● **DATA EXTRACT**
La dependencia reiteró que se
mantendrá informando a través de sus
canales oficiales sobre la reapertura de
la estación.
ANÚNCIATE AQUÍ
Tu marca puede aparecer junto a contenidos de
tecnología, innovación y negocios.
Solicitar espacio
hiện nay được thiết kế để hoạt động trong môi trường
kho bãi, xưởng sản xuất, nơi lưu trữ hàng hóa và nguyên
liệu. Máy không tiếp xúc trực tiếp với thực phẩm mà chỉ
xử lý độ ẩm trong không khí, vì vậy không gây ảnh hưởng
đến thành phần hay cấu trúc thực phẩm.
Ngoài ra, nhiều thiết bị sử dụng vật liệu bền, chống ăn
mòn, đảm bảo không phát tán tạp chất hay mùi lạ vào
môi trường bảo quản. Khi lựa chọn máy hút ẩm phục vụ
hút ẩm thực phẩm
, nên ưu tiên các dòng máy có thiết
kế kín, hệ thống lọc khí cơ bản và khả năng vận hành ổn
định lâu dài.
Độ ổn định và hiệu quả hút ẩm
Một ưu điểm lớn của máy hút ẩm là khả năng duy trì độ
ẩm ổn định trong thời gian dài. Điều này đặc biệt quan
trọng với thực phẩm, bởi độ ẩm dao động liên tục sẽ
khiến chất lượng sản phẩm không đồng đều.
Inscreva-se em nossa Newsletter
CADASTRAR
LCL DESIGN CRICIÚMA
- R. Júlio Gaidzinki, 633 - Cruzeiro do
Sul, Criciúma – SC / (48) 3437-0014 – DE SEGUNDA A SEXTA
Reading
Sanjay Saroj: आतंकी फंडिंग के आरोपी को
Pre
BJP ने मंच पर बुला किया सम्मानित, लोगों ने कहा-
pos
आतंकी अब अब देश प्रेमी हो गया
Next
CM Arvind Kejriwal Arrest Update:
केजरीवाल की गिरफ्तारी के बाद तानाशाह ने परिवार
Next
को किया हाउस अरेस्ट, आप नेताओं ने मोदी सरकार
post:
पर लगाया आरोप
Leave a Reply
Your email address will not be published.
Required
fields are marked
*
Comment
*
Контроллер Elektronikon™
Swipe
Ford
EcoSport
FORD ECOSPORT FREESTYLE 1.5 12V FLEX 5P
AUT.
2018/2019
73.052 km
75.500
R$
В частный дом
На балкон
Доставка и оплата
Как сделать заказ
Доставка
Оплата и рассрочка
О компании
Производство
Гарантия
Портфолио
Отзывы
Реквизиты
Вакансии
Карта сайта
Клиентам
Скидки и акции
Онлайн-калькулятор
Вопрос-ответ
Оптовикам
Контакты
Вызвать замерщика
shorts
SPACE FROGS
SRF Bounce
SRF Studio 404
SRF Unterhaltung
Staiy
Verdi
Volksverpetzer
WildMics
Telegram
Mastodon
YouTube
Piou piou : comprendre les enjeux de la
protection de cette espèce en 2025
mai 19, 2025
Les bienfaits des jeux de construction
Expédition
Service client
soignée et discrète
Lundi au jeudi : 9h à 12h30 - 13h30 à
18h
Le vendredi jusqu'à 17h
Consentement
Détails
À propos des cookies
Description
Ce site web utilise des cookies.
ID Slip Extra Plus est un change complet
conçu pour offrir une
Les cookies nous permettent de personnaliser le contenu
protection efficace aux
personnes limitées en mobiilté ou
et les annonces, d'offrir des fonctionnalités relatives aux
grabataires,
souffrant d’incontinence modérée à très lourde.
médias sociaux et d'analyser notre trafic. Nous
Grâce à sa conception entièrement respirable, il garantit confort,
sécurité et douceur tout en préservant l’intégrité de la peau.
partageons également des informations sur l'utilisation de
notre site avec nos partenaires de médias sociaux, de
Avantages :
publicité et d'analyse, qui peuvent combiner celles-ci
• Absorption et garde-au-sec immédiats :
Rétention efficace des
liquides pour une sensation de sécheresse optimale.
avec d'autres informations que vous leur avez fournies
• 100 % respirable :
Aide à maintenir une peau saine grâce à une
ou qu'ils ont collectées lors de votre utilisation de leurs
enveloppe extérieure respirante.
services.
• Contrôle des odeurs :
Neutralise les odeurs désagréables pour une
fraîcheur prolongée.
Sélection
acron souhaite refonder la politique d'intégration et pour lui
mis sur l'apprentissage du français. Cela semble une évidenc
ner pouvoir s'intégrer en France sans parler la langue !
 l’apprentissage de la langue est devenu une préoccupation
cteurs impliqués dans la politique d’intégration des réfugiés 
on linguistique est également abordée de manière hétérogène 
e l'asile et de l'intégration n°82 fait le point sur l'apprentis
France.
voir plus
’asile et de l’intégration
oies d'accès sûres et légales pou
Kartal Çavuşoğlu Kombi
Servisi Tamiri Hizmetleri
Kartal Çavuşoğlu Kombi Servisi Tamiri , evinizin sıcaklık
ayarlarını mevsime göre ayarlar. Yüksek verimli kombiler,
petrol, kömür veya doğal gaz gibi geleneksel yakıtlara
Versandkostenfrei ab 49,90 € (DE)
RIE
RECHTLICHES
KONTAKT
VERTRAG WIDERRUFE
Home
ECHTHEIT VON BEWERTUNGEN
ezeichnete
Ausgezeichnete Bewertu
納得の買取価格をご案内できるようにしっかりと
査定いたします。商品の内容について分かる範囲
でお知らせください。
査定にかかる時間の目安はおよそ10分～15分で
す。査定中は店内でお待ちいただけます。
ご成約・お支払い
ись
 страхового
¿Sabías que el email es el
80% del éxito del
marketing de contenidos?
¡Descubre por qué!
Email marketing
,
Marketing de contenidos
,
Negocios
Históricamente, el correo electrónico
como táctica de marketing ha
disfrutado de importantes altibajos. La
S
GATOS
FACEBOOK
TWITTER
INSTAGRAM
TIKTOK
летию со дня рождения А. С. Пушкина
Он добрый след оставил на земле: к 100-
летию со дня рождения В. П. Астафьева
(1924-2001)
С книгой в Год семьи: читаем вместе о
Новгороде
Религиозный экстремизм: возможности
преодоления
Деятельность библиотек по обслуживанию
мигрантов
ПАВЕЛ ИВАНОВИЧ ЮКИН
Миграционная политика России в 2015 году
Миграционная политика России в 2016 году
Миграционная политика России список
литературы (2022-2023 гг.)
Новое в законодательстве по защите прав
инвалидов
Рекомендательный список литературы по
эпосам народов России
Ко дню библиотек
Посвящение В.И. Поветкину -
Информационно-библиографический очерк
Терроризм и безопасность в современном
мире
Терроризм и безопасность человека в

● **WORK INSTRUCTIONS**
Render every line of the listing above as a Markdown table with the columns Row and Line. Number the rows in order and leave out blank lines.

● **COMPLETED EXERCISE**
| Row | Line |
|---|---|
| 1 | La dependencia reiteró que se |
| 2 | mantendrá informando a través de sus |
| 3 | canales oficiales sobre la reapertura de |
| 4 | la estación. |
| 5 | ANÚNCIATE AQUÍ |
| 6 | Tu marca puede aparecer junto a contenidos de |
| 7 | tecnología, innovación y negocios. |
| 8 | Solicitar espacio |
| 9 | hiện nay được thiết kế để hoạt động trong môi trường |
| 10 | kho bãi, xưởng sản xuất, nơi lưu trữ hàng hóa và nguyên |
| 11 | liệu. Máy không tiếp xúc trực tiếp với thực phẩm mà chỉ |
| 12 | xử lý độ ẩm trong không khí, vì vậy không gây ảnh hưởng |
| 13 | đến thành phần hay cấu trúc thực phẩm. |
| 14 | Ngoài ra, nhiều thiết bị sử dụng vật liệu bền, chống ăn |
| 15 | mòn, đảm bảo không phát tán tạp chất hay mùi lạ vào |
| 16 | môi trường bảo quản. Khi lựa chọn máy hút ẩm phục vụ |
| 17 | hút ẩm thực phẩm |
| 18 | , nên ưu tiên các dòng máy có thiết |
| 19 | kế kín, hệ thống lọc khí cơ bản và khả năng vận hành ổn |
| 20 | định lâu dài. |
| 21 | Độ ổn định và hiệu quả hút ẩm |
| 22 | Một ưu điểm lớn của máy hút ẩm là khả năng duy trì độ |
| 23 | ẩm ổn định trong thời gian dài. Điều này đặc biệt quan |
| 24 | trọng với thực phẩm, bởi độ ẩm dao động liên tục sẽ |
| 25 | khiến chất lượng sản phẩm không đồng đều. |
| 26 | Inscreva-se em nossa Newsletter |
| 27 | CADASTRAR |
| 28 | LCL DESIGN CRICIÚMA |
| 29 | - R. Júlio Gaidzinki, 633 - Cruzeiro do |
| 30 | Sul, Criciúma – SC / (48) 3437-0014 – DE SEGUNDA A SEXTA |
| 31 | Reading |
| 32 | Sanjay Saroj: आतंकी फंडिंग के आरोपी को |
| 33 | Pre |
| 34 | BJP ने मंच पर बुला किया सम्मानित, लोगों ने कहा- |
| 35 | pos |
| 36 | आतंकी अब अब देश प्रेमी हो गया |
| 37 | Next |
| 38 | CM Arvind Kejriwal Arrest Update: |
| 39 | केजरीवाल की गिरफ्तारी के बाद तानाशाह ने परिवार |
| 40 | Next |
| 41 | को किया हाउस अरेस्ट, आप नेताओं ने मोदी सरकार |
| 42 | post: |
| 43 | पर लगाया आरोप |
| 44 | Leave a Reply |
| 45 | Your email address will not be published. |
| 46 | Required |
| 47 | fields are marked |
| 48 | * |
| 49 | Comment |
| 50 | * |
| 51 | Контроллер Elektronikon™ |
| 52 | Swipe |
| 53 | Ford |
| 54 | EcoSport |
| 55 | FORD ECOSPORT FREESTYLE 1.5 12V FLEX 5P |
| 56 | AUT. |
| 57 | 2018/2019 |
| 58 | 73.052 km |
| 59 | 75.500 |
| 60 | R$ |
| 61 | В частный дом |
| 62 | На балкон |
| 63 | Доставка и оплата |
| 64 | Как сделать заказ |
| 65 | Доставка |
| 66 | Оплата и рассрочка |
| 67 | О компании |
| 68 | Производство |
| 69 | Гарантия |
| 70 | Портфолио |
| 71 | Отзывы |
| 72 | Реквизиты |
| 73 | Вакансии |
| 74 | Карта сайта |
| 75 | Клиентам |
| 76 | Скидки и акции |
| 77 | Онлайн-калькулятор |
| 78 | Вопрос-ответ |
| 79 | Оптовикам |
| 80 | Контакты |
| 81 | Вызвать замерщика |
| 82 | shorts |
| 83 | SPACE FROGS |
| 84 | SRF Bounce |
| 85 | SRF Studio 404 |
| 86 | SRF Unterhaltung |
| 87 | Staiy |
| 88 | Verdi |
| 89 | Volksverpetzer |
| 90 | WildMics |
| 91 | Telegram |
| 92 | Mastodon |
| 93 | YouTube |
| 94 | Piou piou : comprendre les enjeux de la |
| 95 | protection de cette espèce en 2025 |
| 96 | mai 19, 2025 |
| 97 | Les bienfaits des jeux de construction |
| 98 | Expédition |
| 99 | Service client |
| 100 | soignée et discrète |
| 101 | Lundi au jeudi : 9h à 12h30 - 13h30 à |
| 102 | 18h |
| 103 | Le vendredi jusqu'à 17h |
| 104 | Consentement |
| 105 | Détails |
| 106 | À propos des cookies |
| 107 | Description |
| 108 | Ce site web utilise des cookies. |
| 109 | ID Slip Extra Plus est un change complet |
| 110 | conçu pour offrir une |
| 111 | Les cookies nous permettent de personnaliser le contenu |
| 112 | protection efficace aux |
| 113 | personnes limitées en mobiilté ou |
| 114 | et les annonces, d'offrir des fonctionnalités relatives aux |
| 115 | grabataires, |
| 116 | souffrant d’incontinence modérée à très lourde. |
| 117 | médias sociaux et d'analyser notre trafic. Nous |
| 118 | Grâce à sa conception entièrement respirable, il garantit confort, |
| 119 | sécurité et douceur tout en préservant l’intégrité de la peau. |
| 120 | partageons également des informations sur l'utilisation de |
| 121 | notre site avec nos partenaires de médias sociaux, de |
| 122 | Avantages : |
| 123 | publicité et d'analyse, qui peuvent combiner celles-ci |
| 124 | • Absorption et garde-au-sec immédiats : |
| 125 | Rétention efficace des |
| 126 | liquides pour une sensation de sécheresse optimale. |
| 127 | avec d'autres informations que vous leur avez fournies |
| 128 | • 100 % respirable : |
| 129 | Aide à maintenir une peau saine grâce à une |
| 130 | ou qu'ils ont collectées lors de votre utilisation de leurs |
| 131 | enveloppe extérieure respirante. |
| 132 | services. |
| 133 | • Contrôle des odeurs : |
| 134 | Neutralise les odeurs désagréables pour une |
| 135 | fraîcheur prolongée. |
| 136 | Sélection |
| 137 | acron souhaite refonder la politique d'intégration et pour lui |
| 138 | mis sur l'apprentissage du français. Cela semble une évidenc |
| 139 | ner pouvoir s'intégrer en France sans parler la langue ! |
| 140 |  l’apprentissage de la langue est devenu une préoccupation |
| 141 | cteurs impliqués dans la politique d’intégration des réfugiés  |
| 142 | on linguistique est également abordée de manière hétérogène  |
| 143 | e l'asile et de l'intégration n°82 fait le point sur l'apprentis |
| 144 | France. |
| 145 | voir plus |
| 146 | ’asile et de l’intégration |
| 147 | oies d'accès sûres et légales pou |
| 148 | Kartal Çavuşoğlu Kombi |
| 149 | Servisi Tamiri Hizmetleri |
| 150 | Kartal Çavuşoğlu Kombi Servisi Tamiri , evinizin sıcaklık |
| 151 | ayarlarını mevsime göre ayarlar. Yüksek verimli kombiler, |
| 152 | petrol, kömür veya doğal gaz gibi geleneksel yakıtlara |
| 153 | Versandkostenfrei ab 49,90 € (DE) |
| 154 | RIE |
| 155 | RECHTLICHES |
| 156 | KONTAKT |
| 157 | VERTRAG WIDERRUFE |
| 158 | Home |
| 159 | ECHTHEIT VON BEWERTUNGEN |
| 160 | ezeichnete |
| 161 | Ausgezeichnete Bewertu |
| 162 | 納得の買取価格をご案内できるようにしっかりと |
| 163 | 査定いたします。商品の内容について分かる範囲 |
| 164 | でお知らせください。 |
| 165 | 査定にかかる時間の目安はおよそ10分～15分で |
| 166 | す。査定中は店内でお待ちいただけます。 |
| 167 | ご成約・お支払い |
| 168 | ись |
| 169 |  страхового |
| 170 | ¿Sabías que el email es el |
| 171 | 80% del éxito del |
| 172 | marketing de contenidos? |
| 173 | ¡Descubre por qué! |
| 174 | Email marketing |
| 175 | , |
| 176 | Marketing de contenidos |
| 177 | , |
| 178 | Negocios |
| 179 | Históricamente, el correo electrónico |
| 180 | como táctica de marketing ha |
| 181 | disfrutado de importantes altibajos. La |
| 182 | S |
| 183 | GATOS |
| 184 | FACEBOOK |
| 185 | TWITTER |
| 186 | INSTAGRAM |
| 187 | TIKTOK |
| 188 | летию со дня рождения А. С. Пушкина |
| 189 | Он добрый след оставил на земле: к 100- |
| 190 | летию со дня рождения В. П. Астафьева |
| 191 | (1924-2001) |
| 192 | С книгой в Год семьи: читаем вместе о |
| 193 | Новгороде |
| 194 | Религиозный экстремизм: возможности |
| 195 | преодоления |
| 196 | Деятельность библиотек по обслуживанию |
| 197 | мигрантов |
| 198 | ПАВЕЛ ИВАНОВИЧ ЮКИН |
| 199 | Миграционная политика России в 2015 году |
| 200 | Миграционная политика России в 2016 году |
| 201 | Миграционная политика России список |
| 202 | литературы (2022-2023 гг.) |
| 203 | Новое в законодательстве по защите прав |
| 204 | инвалидов |
| 205 | Рекомендательный список литературы по |
| 206 | эпосам народов России |
| 207 | Ко дню библиотек |
| 208 | Посвящение В.И. Поветкину - |
| 209 | Информационно-библиографический очерк |
| 210 | Терроризм и безопасность в современном |
| 211 | мире |
| 212 | Терроризм и безопасность человека в |